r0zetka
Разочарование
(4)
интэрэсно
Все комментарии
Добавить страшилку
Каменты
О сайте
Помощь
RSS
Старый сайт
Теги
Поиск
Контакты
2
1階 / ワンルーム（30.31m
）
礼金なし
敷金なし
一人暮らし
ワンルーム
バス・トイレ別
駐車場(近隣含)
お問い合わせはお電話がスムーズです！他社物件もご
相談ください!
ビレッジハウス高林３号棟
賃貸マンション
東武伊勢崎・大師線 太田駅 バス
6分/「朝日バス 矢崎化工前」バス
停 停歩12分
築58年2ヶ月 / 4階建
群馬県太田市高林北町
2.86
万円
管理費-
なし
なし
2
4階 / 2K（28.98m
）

PROMPT
Reproduce the text of every item above word for word, preserving each line as it appears.

YOUR SOLUTION
r0zetka
Разочарование
(4)
интэрэсно
Все комментарии
Добавить страшилку
Каменты
О сайте
Помощь
RSS
Старый сайт
Теги
Поиск
Контакты
2
1階 / ワンルーム（30.31m
）
礼金なし
敷金なし
一人暮らし
ワンルーム
バス・トイレ別
駐車場(近隣含)
お問い合わせはお電話がスムーズです！他社物件もご
相談ください!
ビレッジハウス高林３号棟
賃貸マンション
東武伊勢崎・大師線 太田駅 バス
6分/「朝日バス 矢崎化工前」バス
停 停歩12分
築58年2ヶ月 / 4階建
群馬県太田市高林北町
2.86
万円
管理費-
なし
なし
2
4階 / 2K（28.98m
）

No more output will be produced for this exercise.